Modules used in program:

  • import subprocess
  • import logging
  • import os
  • import sqlite3
  • import datetime
  • import time
  • import face_recognition

python timetrack

Python pil example: timetrack

from PIL import Image
import face_recognition

import time
import datetime
import sqlite3
from sqlite3 import Error
import os
import logging
import subprocess

timestamp = datetime.datetime.now()
date = timestamp.strftime('%d-%m-%Y')

webcam_file = os.path.join(os.path.dirname(os.path.realpath(__file__)), "webcam.jpg")
#~ save_file = os.path.join(os.path.dirname(os.path.realpath(__file__)), "sf_")

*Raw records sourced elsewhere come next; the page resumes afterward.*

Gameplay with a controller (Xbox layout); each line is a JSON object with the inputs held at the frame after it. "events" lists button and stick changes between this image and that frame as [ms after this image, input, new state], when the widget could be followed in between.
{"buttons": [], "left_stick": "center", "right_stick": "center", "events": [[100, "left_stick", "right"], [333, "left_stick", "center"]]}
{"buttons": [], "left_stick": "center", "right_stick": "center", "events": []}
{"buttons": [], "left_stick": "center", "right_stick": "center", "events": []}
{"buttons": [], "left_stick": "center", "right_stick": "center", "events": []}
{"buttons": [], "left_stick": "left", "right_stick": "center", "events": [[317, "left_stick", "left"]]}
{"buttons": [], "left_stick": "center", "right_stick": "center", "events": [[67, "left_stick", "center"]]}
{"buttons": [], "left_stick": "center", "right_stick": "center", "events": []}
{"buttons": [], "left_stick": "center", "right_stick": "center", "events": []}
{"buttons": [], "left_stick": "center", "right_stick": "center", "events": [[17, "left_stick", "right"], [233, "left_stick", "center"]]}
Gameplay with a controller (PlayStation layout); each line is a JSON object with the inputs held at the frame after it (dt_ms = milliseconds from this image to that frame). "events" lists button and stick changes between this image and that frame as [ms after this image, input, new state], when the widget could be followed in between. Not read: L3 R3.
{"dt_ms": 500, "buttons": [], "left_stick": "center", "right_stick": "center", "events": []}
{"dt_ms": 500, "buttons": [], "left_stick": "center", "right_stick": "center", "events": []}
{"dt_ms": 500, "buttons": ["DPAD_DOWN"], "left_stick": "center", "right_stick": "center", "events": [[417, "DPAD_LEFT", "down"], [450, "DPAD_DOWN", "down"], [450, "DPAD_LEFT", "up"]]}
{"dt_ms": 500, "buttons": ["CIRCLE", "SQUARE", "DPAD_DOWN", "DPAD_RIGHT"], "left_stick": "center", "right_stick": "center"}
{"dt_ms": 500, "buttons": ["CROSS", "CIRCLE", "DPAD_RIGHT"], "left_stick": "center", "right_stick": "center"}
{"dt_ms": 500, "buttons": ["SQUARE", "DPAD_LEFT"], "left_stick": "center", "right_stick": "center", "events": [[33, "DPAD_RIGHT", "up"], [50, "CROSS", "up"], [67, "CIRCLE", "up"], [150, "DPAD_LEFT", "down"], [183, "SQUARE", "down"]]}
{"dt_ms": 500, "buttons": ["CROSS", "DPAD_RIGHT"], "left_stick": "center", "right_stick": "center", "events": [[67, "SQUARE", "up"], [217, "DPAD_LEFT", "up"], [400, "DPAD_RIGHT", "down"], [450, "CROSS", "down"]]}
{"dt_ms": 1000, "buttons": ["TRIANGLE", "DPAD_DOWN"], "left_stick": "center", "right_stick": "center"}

log_file = os.path.join(os.path.dirname(os.path.realpath(__file__)), "timetrack.log")
logging.basicConfig(level=logging.INFO)
logger = logging.getLogger()
handler = logging.FileHandler(log_file)
handler.setLevel(logging.DEBUG)
formatter = logging.Formatter('%(asctime)s - %(name)s - %(levelname)s - %(message)s')
handler.setFormatter(formatter)
logger.addHandler(handler)

db_file = os.path.join(os.path.dirname(os.path.realpath(__file__)), "timetrack.db")
sql_create_table = """ CREATE TABLE IF NOT EXISTS entries (
                   id integer PRIMARY KEY,
                   date text NOT NULL,
                   timestamp text,
                   comment text); """

try:
    conn = sqlite3.connect(db_file)
    try:
        c = conn.cursor()
        c.execute(sql_create_table)
    except Error as e:
        print(e)
except Error as e:
    logger.debug(e)
finally:
    conn.close()                   

subprocess.call("fswebcam -q -r 640x480 --jpeg 85 {0}".format(webcam_file), shell=True, stderr=subprocess.STDOUT)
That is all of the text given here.